-- Instructions for the task --
Retype every line of text in these rows exactly as it appears, leaving out the pictures.

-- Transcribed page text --

>>>>>

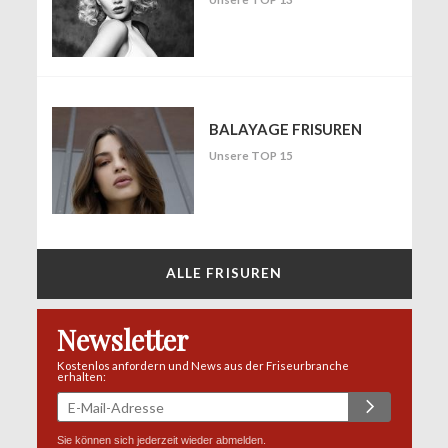
BALAYAGE FRISUREN
Unsere TOP 15
ALLE FRISUREN
Newsletter
Kostenlos anfordern und News aus der Friseurbranche
erhalten:
Sie können sich jederzeit wieder abmelden.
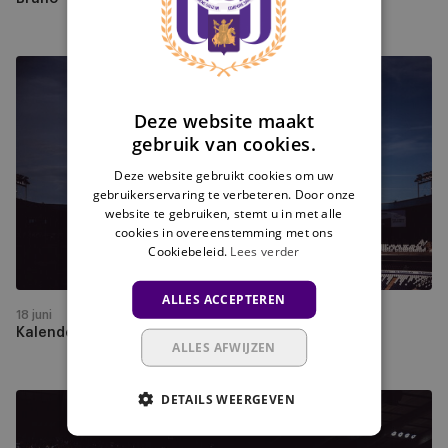
FRENCH
Kalender
Jupiler
Pro
Deze website maakt
gebruik van cookies.
League
2026/2027
Deze website gebruikt cookies om uw
onthuld
gebruikerservaring te verbeteren. Door onze
website te gebruiken, stemt u in met alle
cookies in overeenstemming met ons
Cookiebeleid.
Lees verder
ALLES ACCEPTEREN
18 juni
Kalender Jupiler Pro League 2026/2027 onthuld
ALLES AFWIJZEN
DETAILS WEERGEVEN
De
eerste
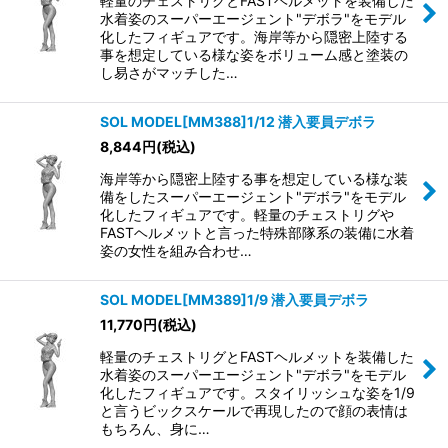
軽量のチェストリグとFASTヘルメットを装備した
水着姿のスーパーエージェント"デボラ"をモデル
化したフィギュアです。海岸等から隠密上陸する
事を想定している様な姿をボリューム感と塗装の
し易さがマッチした…
SOL MODEL[MM388]1/12 潜入要員デボラ
8,844
円
(税込)
海岸等から隠密上陸する事を想定している様な装
備をしたスーパーエージェント"デボラ"をモデル
化したフィギュアです。軽量のチェストリグや
FASTヘルメットと言った特殊部隊系の装備に水着
姿の女性を組み合わせ…
SOL MODEL[MM389]1/9 潜入要員デボラ
11,770
円
(税込)
軽量のチェストリグとFASTヘルメットを装備した
水着姿のスーパーエージェント"デボラ"をモデル
化したフィギュアです。スタイリッシュな姿を1/9
と言うビックスケールで再現したので顔の表情は
もちろん、身に…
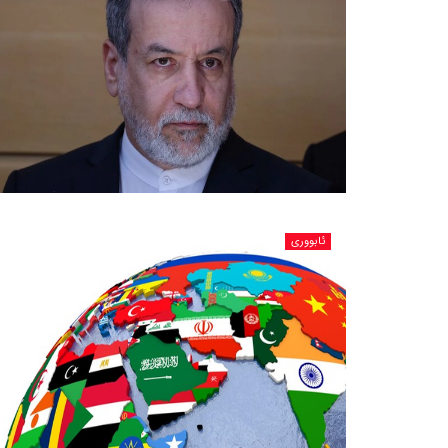
ئابووری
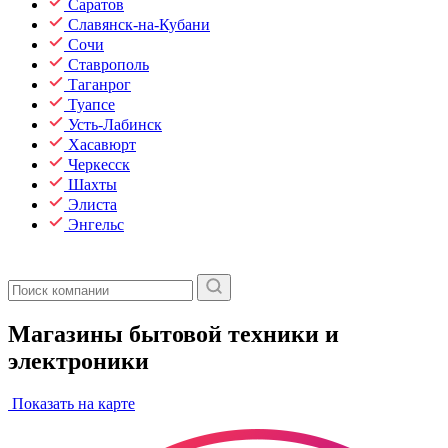
Саратов
Славянск-на-Кубани
Сочи
Ставрополь
Таганрог
Туапсе
Усть-Лабинск
Хасавюрт
Черкесск
Шахты
Элиста
Энгельс
Магазины бытовой техники и
электроники
Показать на карте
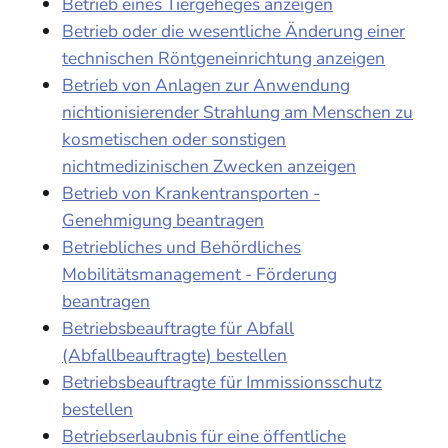
Betrieb eines Tiergeheges anzeigen
Betrieb oder die wesentliche Änderung einer
technischen Röntgeneinrichtung anzeigen
Betrieb von Anlagen zur Anwendung
nichtionisierender Strahlung am Menschen zu
kosmetischen oder sonstigen
nichtmedizinischen Zwecken anzeigen
Betrieb von Krankentransporten -
Genehmigung beantragen
Betriebliches und Behördliches
Mobilitätsmanagement - Förderung
beantragen
Betriebsbeauftragte für Abfall
(Abfallbeauftragte) bestellen
Betriebsbeauftragte für Immissionsschutz
bestellen
Betriebserlaubnis für eine öffentliche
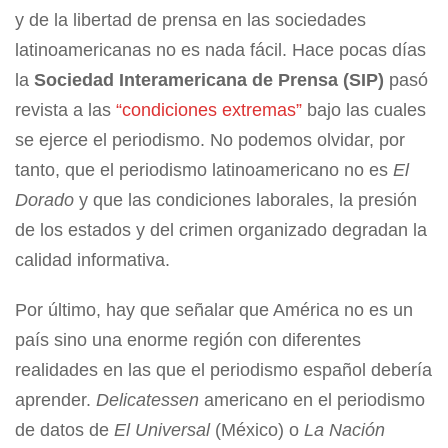
y de la libertad de prensa en las sociedades
latinoamericanas no es nada fácil. Hace pocas días
la
Sociedad Interamericana de Prensa (SIP)
pasó
revista a las
“condiciones extremas”
bajo las cuales
se ejerce el periodismo. No podemos olvidar, por
tanto, que el periodismo latinoamericano no es
El
Dorado
y que las condiciones laborales, la presión
de los estados y del crimen organizado degradan la
calidad informativa.
Por último, hay que señalar que América no es un
país sino una enorme región con diferentes
realidades en las que el periodismo español debería
aprender.
Delicatessen
americano en el periodismo
de datos de
El Universal
(México) o
La Nación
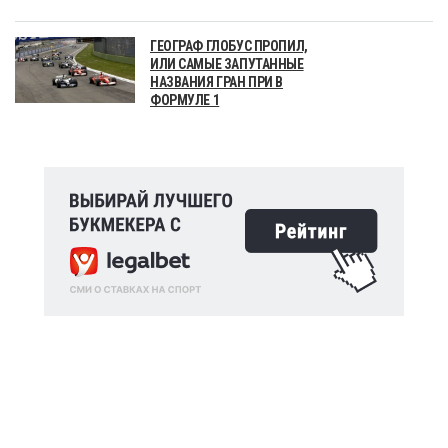
ГЕОГРАФ ГЛОБУС ПРОПИЛ,
ИЛИ САМЫЕ ЗАПУТАННЫЕ
НАЗВАНИЯ ГРАН ПРИ В
ФОРМУЛЕ 1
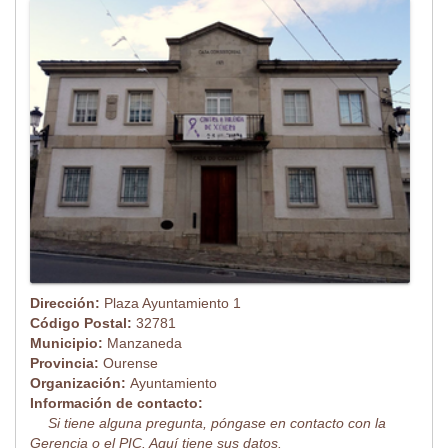
Dirección:
Plaza Ayuntamiento 1
Código Postal:
32781
Municipio:
Manzaneda
Provincia:
Ourense
Organización:
Ayuntamiento
Información de contacto:
Si tiene alguna pregunta, póngase en contacto con la
Gerencia o el PIC. Aquí tiene sus datos.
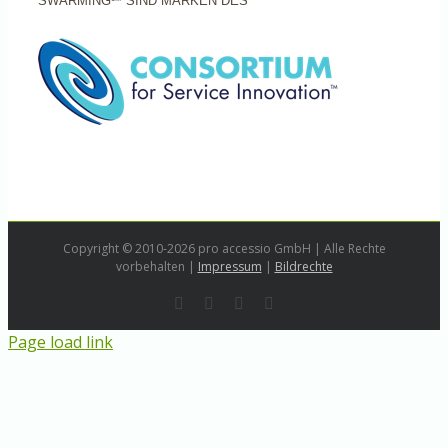
SWARMING℠ SIND MARKEN DES
Copyright © 2010-2026 pro accessio GmbH | Alle Rechte
vorbehalten |
Impressum
|
Bildrechte
Rss
LinkedIn
Instagram
E-
Mail
Page load link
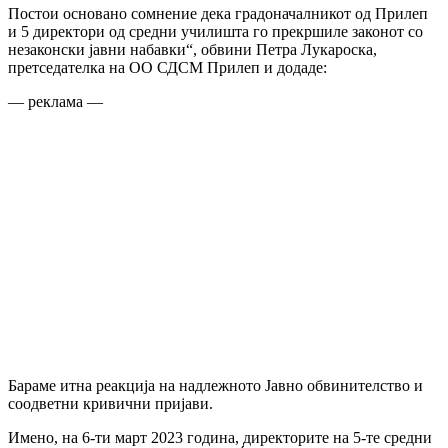
Постои основано сомнение дека градоначалникот од Прилеп
и 5 директори од средни училишта го прекршиле законот со
незаконски јавни набавки“, обвини Петра Лукароска,
претседателка на ОО СДСМ Прилеп и додаде:
— реклама —
Бараме итна реакција на надлежното Јавно обвинителство и
соодветни кривични пријави.
Имено, на 6-ти март 2023 година, директорите на 5-те средни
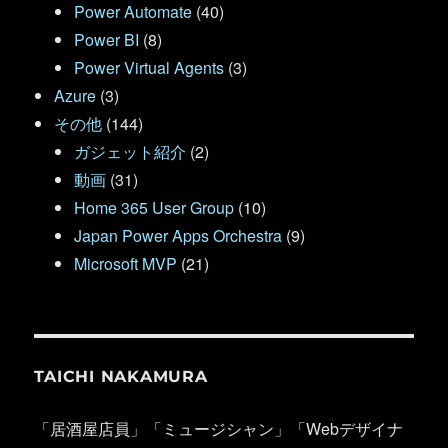
Power Automate
(40)
Power BI
(8)
Power Virtual Agents
(3)
Azure
(3)
その他
(144)
ガジェット紹介
(2)
動画
(31)
Home 365 User Group
(10)
Japan Power Apps Orchestra
(9)
Microsoft MVP
(21)
TAICHI NAKAMURA
「居酒屋店員」「ミュージシャン」「Webデザイナ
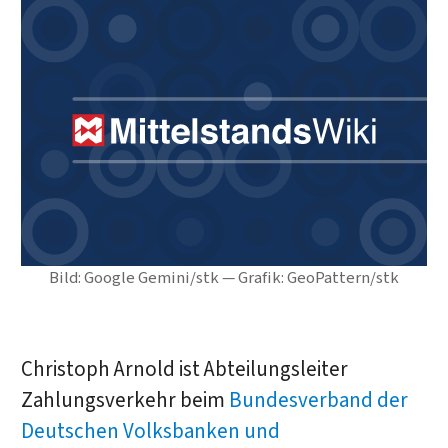
Bild: Google Gemini/stk — Grafik: GeoPattern/stk
Christoph Arnold ist Abteilungsleiter
Zahlungsverkehr beim
Bundesverband der
Deutschen Volksbanken und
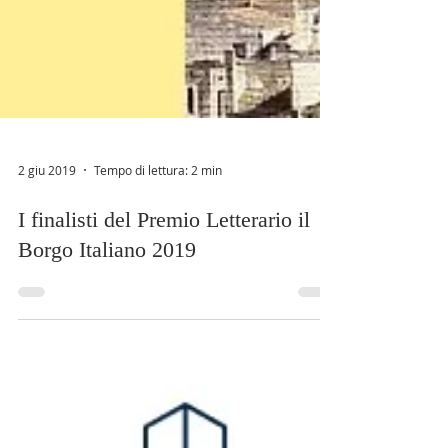
2 giu 2019
Tempo di lettura: 2 min
I finalisti del Premio Letterario il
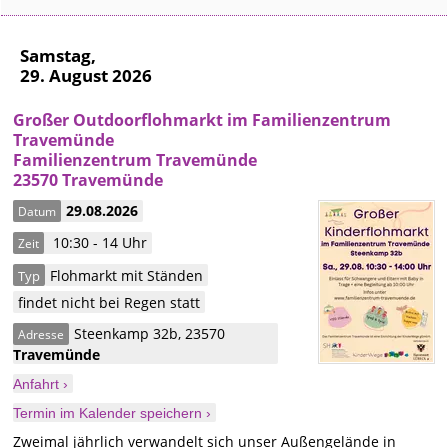
Samstag,
29. August 2026
Großer Outdoorflohmarkt im Familienzentrum
Travemünde
Familienzentrum Travemünde
23570 Travemünde
29.08.2026
Datum
10:30 - 14 Uhr
Zeit
Flohmarkt mit Ständen
Typ
findet nicht bei Regen statt
Steenkamp 32b
,
23570
Adresse
Travemünde
Anfahrt ›
Termin im Kalender speichern ›
Zweimal jährlich verwandelt sich unser Außengelände in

<<<<<

-- Answer box --
BALAYAGE FRISUREN
Unsere TOP 15
ALLE FRISUREN
Newsletter
Kostenlos anfordern und News aus der Friseurbranche
erhalten:
Sie können sich jederzeit wieder abmelden.
FRENCH
Kalender
Jupiler
Pro
Deze website maakt
gebruik van cookies.
League
2026/2027
Deze website gebruikt cookies om uw
onthuld
gebruikerservaring te verbeteren. Door onze
website te gebruiken, stemt u in met alle
cookies in overeenstemming met ons
Cookiebeleid.
Lees verder
ALLES ACCEPTEREN
18 juni
Kalender Jupiler Pro League 2026/2027 onthuld
ALLES AFWIJZEN
DETAILS WEERGEVEN
De
eerste
軽量のチェストリグとFASTヘルメットを装備した
水着姿のスーパーエージェント"デボラ"をモデル
化したフィギュアです。海岸等から隠密上陸する
事を想定している様な姿をボリューム感と塗装の
し易さがマッチした…
SOL MODEL[MM388]1/12 潜入要員デボラ
8,844
円
(税込)
海岸等から隠密上陸する事を想定している様な装
備をしたスーパーエージェント"デボラ"をモデル
化したフィギュアです。軽量のチェストリグや
FASTヘルメットと言った特殊部隊系の装備に水着
姿の女性を組み合わせ…
SOL MODEL[MM389]1/9 潜入要員デボラ
11,770
円
(税込)
軽量のチェストリグとFASTヘルメットを装備した
水着姿のスーパーエージェント"デボラ"をモデル
化したフィギュアです。スタイリッシュな姿を1/9
と言うビックスケールで再現したので顔の表情は
もちろん、身に…
ئابووری
Саратов
Славянск-на-Кубани
Сочи
Ставрополь
Таганрог
Туапсе
Усть-Лабинск
Хасавюрт
Черкесск
Шахты
Элиста
Энгельс
Магазины бытовой техники и
электроники
Показать на карте
Betrieb eines Tiergeheges anzeigen
Betrieb oder die wesentliche Änderung einer
technischen Röntgeneinrichtung anzeigen
Betrieb von Anlagen zur Anwendung
nichtionisierender Strahlung am Menschen zu
kosmetischen oder sonstigen
nichtmedizinischen Zwecken anzeigen
Betrieb von Krankentransporten -
Genehmigung beantragen
Betriebliches und Behördliches
Mobilitätsmanagement - Förderung
beantragen
Betriebsbeauftragte für Abfall
(Abfallbeauftragte) bestellen
Betriebsbeauftragte für Immissionsschutz
bestellen
Betriebserlaubnis für eine öffentliche
y de la libertad de prensa en las sociedades
latinoamericanas no es nada fácil. Hace pocas días
la
Sociedad Interamericana de Prensa (SIP)
pasó
revista a las
“condiciones extremas”
bajo las cuales
se ejerce el periodismo. No podemos olvidar, por
tanto, que el periodismo latinoamericano no es
El
Dorado
y que las condiciones laborales, la presión
de los estados y del crimen organizado degradan la
calidad informativa.
Por último, hay que señalar que América no es un
país sino una enorme región con diferentes
realidades en las que el periodismo español debería
aprender.
Delicatessen
americano en el periodismo
de datos de
El Universal
(México) o
La Nación
ГЕОГРАФ ГЛОБУС ПРОПИЛ,
ИЛИ САМЫЕ ЗАПУТАННЫЕ
НАЗВАНИЯ ГРАН ПРИ В
ФОРМУЛЕ 1
Dirección:
Plaza Ayuntamiento 1
Código Postal:
32781
Municipio:
Manzaneda
Provincia:
Ourense
Organización:
Ayuntamiento
Información de contacto:
Si tiene alguna pregunta, póngase en contacto con la
Gerencia o el PIC. Aquí tiene sus datos.
SWARMING℠ SIND MARKEN DES
Copyright © 2010-2026 pro accessio GmbH | Alle Rechte
vorbehalten |
Impressum
|
Bildrechte
Rss
LinkedIn
Instagram
E-
Mail
Page load link
Постои основано сомнение дека градоначалникот од Прилеп
и 5 директори од средни училишта го прекршиле законот со
незаконски јавни набавки“, обвини Петра Лукароска,
претседателка на ОО СДСМ Прилеп и додаде:
— реклама —
Бараме итна реакција на надлежното Јавно обвинителство и
соодветни кривични пријави.
Имено, на 6-ти март 2023 година, директорите на 5-те средни
Power Automate
(40)
Power BI
(8)
Power Virtual Agents
(3)
Azure
(3)
その他
(144)
ガジェット紹介
(2)
動画
(31)
Home 365 User Group
(10)
Japan Power Apps Orchestra
(9)
Microsoft MVP
(21)
TAICHI NAKAMURA
「居酒屋店員」「ミュージシャン」「Webデザイナ
Bild: Google Gemini/stk — Grafik: GeoPattern/stk
Christoph Arnold ist Abteilungsleiter
Zahlungsverkehr beim
Bundesverband der
Deutschen Volksbanken und
2 giu 2019
Tempo di lettura: 2 min
I finalisti del Premio Letterario il
Samstag,
29. August 2026
Großer Outdoorflohmarkt im Familienzentrum
Travemünde
Familienzentrum Travemünde
23570 Travemünde
29.08.2026
Datum
10:30 - 14 Uhr
Zeit
Flohmarkt mit Ständen
Typ
findet nicht bei Regen statt
Steenkamp 32b
,
23570
Adresse
Travemünde
Anfahrt ›
Termin im Kalender speichern ›
Zweimal jährlich verwandelt sich unser Außengelände in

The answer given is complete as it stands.